## To be done
Please copy out the records below with each "dist" swapped for "distance" and every other character left as it is.

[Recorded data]
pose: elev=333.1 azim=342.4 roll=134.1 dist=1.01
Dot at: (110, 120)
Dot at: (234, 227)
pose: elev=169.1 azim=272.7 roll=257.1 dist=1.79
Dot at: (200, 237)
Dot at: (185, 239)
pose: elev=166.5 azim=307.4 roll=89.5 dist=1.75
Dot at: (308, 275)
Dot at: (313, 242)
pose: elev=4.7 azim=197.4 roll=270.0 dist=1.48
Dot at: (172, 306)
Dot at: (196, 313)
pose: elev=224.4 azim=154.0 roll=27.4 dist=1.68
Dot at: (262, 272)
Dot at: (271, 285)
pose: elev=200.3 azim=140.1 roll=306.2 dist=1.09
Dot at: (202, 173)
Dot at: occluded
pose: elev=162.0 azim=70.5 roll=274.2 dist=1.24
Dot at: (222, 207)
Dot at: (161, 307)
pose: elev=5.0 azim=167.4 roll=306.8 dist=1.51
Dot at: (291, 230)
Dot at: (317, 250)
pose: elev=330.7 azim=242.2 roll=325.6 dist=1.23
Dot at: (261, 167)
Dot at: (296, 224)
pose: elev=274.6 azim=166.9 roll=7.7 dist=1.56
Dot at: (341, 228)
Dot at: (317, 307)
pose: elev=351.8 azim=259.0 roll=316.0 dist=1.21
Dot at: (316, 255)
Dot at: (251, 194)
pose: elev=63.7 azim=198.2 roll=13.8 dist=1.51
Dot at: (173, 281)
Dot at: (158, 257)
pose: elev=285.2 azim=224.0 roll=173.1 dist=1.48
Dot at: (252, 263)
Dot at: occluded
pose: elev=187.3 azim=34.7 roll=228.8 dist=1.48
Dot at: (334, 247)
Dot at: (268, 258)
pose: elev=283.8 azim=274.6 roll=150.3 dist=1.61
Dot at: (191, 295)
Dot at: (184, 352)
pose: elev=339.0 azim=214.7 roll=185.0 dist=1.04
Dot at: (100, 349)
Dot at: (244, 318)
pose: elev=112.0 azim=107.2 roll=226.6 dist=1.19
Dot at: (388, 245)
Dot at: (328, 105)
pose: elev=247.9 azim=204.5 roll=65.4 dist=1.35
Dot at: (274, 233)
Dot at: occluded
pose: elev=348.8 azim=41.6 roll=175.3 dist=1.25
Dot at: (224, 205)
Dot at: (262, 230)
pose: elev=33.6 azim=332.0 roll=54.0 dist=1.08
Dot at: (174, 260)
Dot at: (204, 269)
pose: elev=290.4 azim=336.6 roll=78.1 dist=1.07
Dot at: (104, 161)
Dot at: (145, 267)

## Final result
pose: elev=333.1 azim=342.4 roll=134.1 distance=1.01
Dot at: (110, 120)
Dot at: (234, 227)
pose: elev=169.1 azim=272.7 roll=257.1 distance=1.79
Dot at: (200, 237)
Dot at: (185, 239)
pose: elev=166.5 azim=307.4 roll=89.5 distance=1.75
Dot at: (308, 275)
Dot at: (313, 242)
pose: elev=4.7 azim=197.4 roll=270.0 distance=1.48
Dot at: (172, 306)
Dot at: (196, 313)
pose: elev=224.4 azim=154.0 roll=27.4 distance=1.68
Dot at: (262, 272)
Dot at: (271, 285)
pose: elev=200.3 azim=140.1 roll=306.2 distance=1.09
Dot at: (202, 173)
Dot at: occluded
pose: elev=162.0 azim=70.5 roll=274.2 distance=1.24
Dot at: (222, 207)
Dot at: (161, 307)
pose: elev=5.0 azim=167.4 roll=306.8 distance=1.51
Dot at: (291, 230)
Dot at: (317, 250)
pose: elev=330.7 azim=242.2 roll=325.6 distance=1.23
Dot at: (261, 167)
Dot at: (296, 224)
pose: elev=274.6 azim=166.9 roll=7.7 distance=1.56
Dot at: (341, 228)
Dot at: (317, 307)
pose: elev=351.8 azim=259.0 roll=316.0 distance=1.21
Dot at: (316, 255)
Dot at: (251, 194)
pose: elev=63.7 azim=198.2 roll=13.8 distance=1.51
Dot at: (173, 281)
Dot at: (158, 257)
pose: elev=285.2 azim=224.0 roll=173.1 distance=1.48
Dot at: (252, 263)
Dot at: occluded
pose: elev=187.3 azim=34.7 roll=228.8 distance=1.48
Dot at: (334, 247)
Dot at: (268, 258)
pose: elev=283.8 azim=274.6 roll=150.3 distance=1.61
Dot at: (191, 295)
Dot at: (184, 352)
pose: elev=339.0 azim=214.7 roll=185.0 distance=1.04
Dot at: (100, 349)
Dot at: (244, 318)
pose: elev=112.0 azim=107.2 roll=226.6 distance=1.19
Dot at: (388, 245)
Dot at: (328, 105)
pose: elev=247.9 azim=204.5 roll=65.4 distance=1.35
Dot at: (274, 233)
Dot at: occluded
pose: elev=348.8 azim=41.6 roll=175.3 distance=1.25
Dot at: (224, 205)
Dot at: (262, 230)
pose: elev=33.6 azim=332.0 roll=54.0 distance=1.08
Dot at: (174, 260)
Dot at: (204, 269)
pose: elev=290.4 azim=336.6 roll=78.1 distance=1.07
Dot at: (104, 161)
Dot at: (145, 267)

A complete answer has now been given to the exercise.